The query manager’s task is to address this problem by presenting a meaningful schema to the users via a friendly front end. The query manager will at one end take in the user’s requirements, and in the background using the metadata it will transform these requirements into queries against the appropriate data. Ideally, all user access tools should work via the query manager. However, as a number of different tools are likely to be used, and the tools used are likely to change over time, it is probable that not all tools will work directly via the query manager. Any restrictions on the users’ access will need to be imposed by the tool itself.
The Best Warehouse Manager Software
There is no warehouse manager software currently on the market that can .do this automatically, which means that human input is required. One suggestion to work around this problem is to allow a program or procedure to be associated with each aggregation. If one exists, the warehouse manager can use it instead of directly generating the aggregation from a single query. To make the best use of system resources, the warehouse manager may need to use parallelism for any given operation. It may also need to run multiple operations side by side. To ensure that the system is neither underutilized nor swamped with work, this process can be driven via the queuing mechanisms of the schedule manager.
To achieve this the aggregations may need to be prioritized. They may also need to be sequenced if one aggregation is to be built from another. This means that the warehouse manager needs to integrate with the queuing mechanism of the schedule manager. If data marts are being used, the warehouse manager will be responsible for maintaining them. It will schedule any refreshes of the data marts, and may also be responsible for pushing the data out to the different data mart.

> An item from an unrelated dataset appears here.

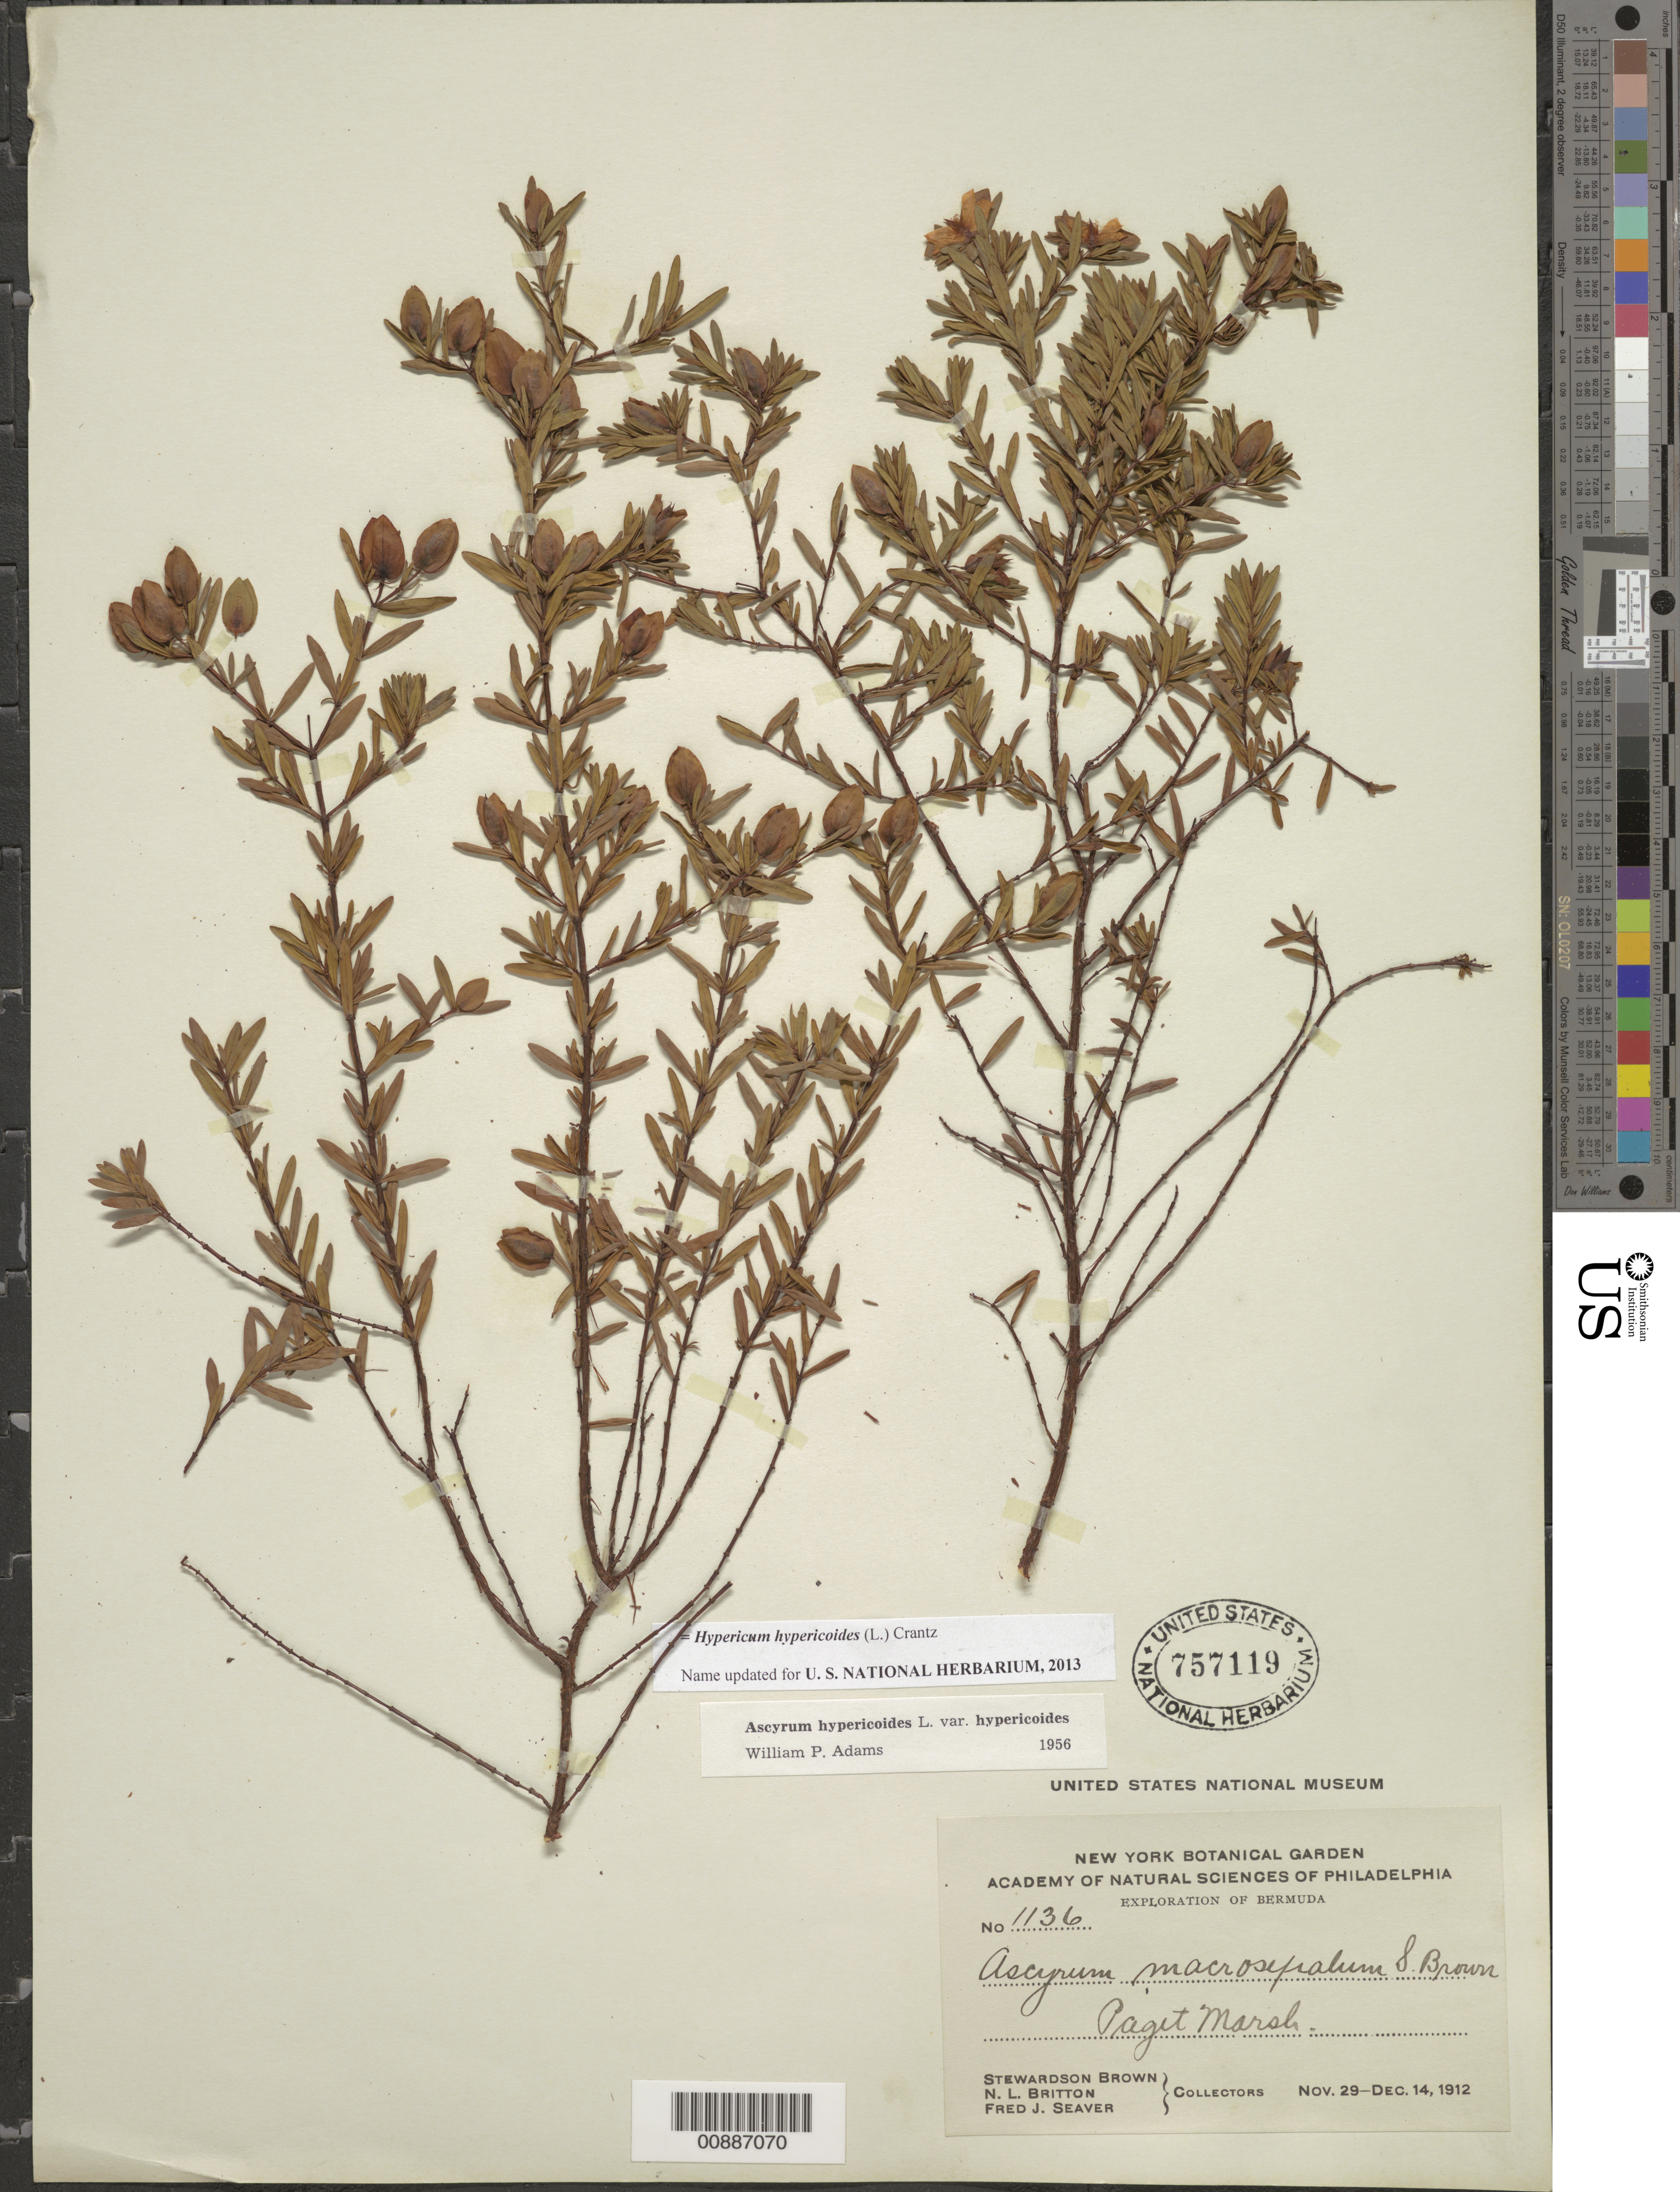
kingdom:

Overnight Database Processing
The first point to note about the nightly processing is that the CPU bandwidth required for the data transformation will depend on the amount of data processing that is involved. Unless there is an enormous amount of data transformation, it is unlikely that this operation will require more CPU bandwidth than the aggregation and index creation operations.
The same applies to the backup, although you should bear in mind that backing up large quantities of data in a short period of time will cause a major kickback onto the CPU. Nonetheless, it is likely that your backup will fit into the CPU bandwidth required by the aggregation and index creation. The CPU load imposed by backup is generally due to the use of many parallel streams to speed up the backup. If the backup is spread over more hours, the amount of parallelism will come down, and its CPU bandwidth requirement will drop.
The data load is another task that can use massive parallelism to speed up its operation. As with backup, if you use fewer parallel streams it will use less CPU bandwidth and will take longer to run. Again, it is likely to fit into whatever CPU capacity is required for the aggregation and index creation. In some cases there will be post processing to be carried out on the loaded data. In some data warehouses this processing can be extremely heavy, and may in fact outweigh the aggregation processing. If that is the case, use the post processing as the baseline for the CPU required rather than the aggregation processing.